Une phase de test en élevage

Schwip a été testé par des techniciens et des vétérinaires dans 30 situations d’élevages, 15 en post-sevrage et 14 en engraissement. Pour l’ensemble des audits en post-sevrage, 34 facteurs sont ressortis dans le top 10 des facteurs de risque, ce qui illustre la variabilité des situations d’un élevage à l’autre. La situation est la même en engraissement. Les utilisateurs et les éleveurs ont apprécié la présentation des résultats qui est à la fois claire, ludique, visuelle et pédagogique et permet de balayer et discuter l’ensemble des points à améliorer. Sa mise en œuvre est toutefois longue. De ce fait, elle peut difficilement être envisagée en évaluation systématique. Elle peut néanmoins permettre aux conseillers d’envisager l’ensemble des dimensions à prendre en compte dans une approche du risque de morsures en élevage, et ainsi les aider dans leur démarche de conseil.

Repères

Les principaux facteurs de risques ressortis dans les post-sevrages audités

Absence de litière dans la case
Nombre de porcs par abreuvoir trop élevé
Pas de matériaux organiques
Rayons directs du soleil dans la salle
Pas de zone de couchage distincte
Pas de transitions alimentaires
Pas de case d’infirmerie ou d’isolement
Température insuffisante dans la zone de couchage
Abreuvoirs sales
Âge au sevrage faible (pour certains porcelets)

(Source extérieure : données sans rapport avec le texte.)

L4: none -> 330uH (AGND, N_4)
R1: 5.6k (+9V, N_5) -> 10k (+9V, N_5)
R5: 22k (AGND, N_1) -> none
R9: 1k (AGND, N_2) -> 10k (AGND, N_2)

Un outil de progrès partagé

Schwip est un outil technique développé pour faciliter le conseil en élevage et progresser collectivement sur le sujet. Il est disponible sous forme de tableur. Sa diffusion est assurée via une formation par l’Ifip comportant une phase théorique et une phase pratique en élevage. En retour de la mise à disposition gratuite de l’outil, les personnes formées s’engagent à retourner vers l’Ifip les audits réalisés sous forme anonymisée. Ceci permettra collectivement de mieux cerner les principaux facteurs de risques présents dans les élevages français. À terme, il est prévu de mettre en ligne cet outil avec une grille d’audit simplifié et une grille d’audit complète, afin de faciliter la saisie et la valorisation des données.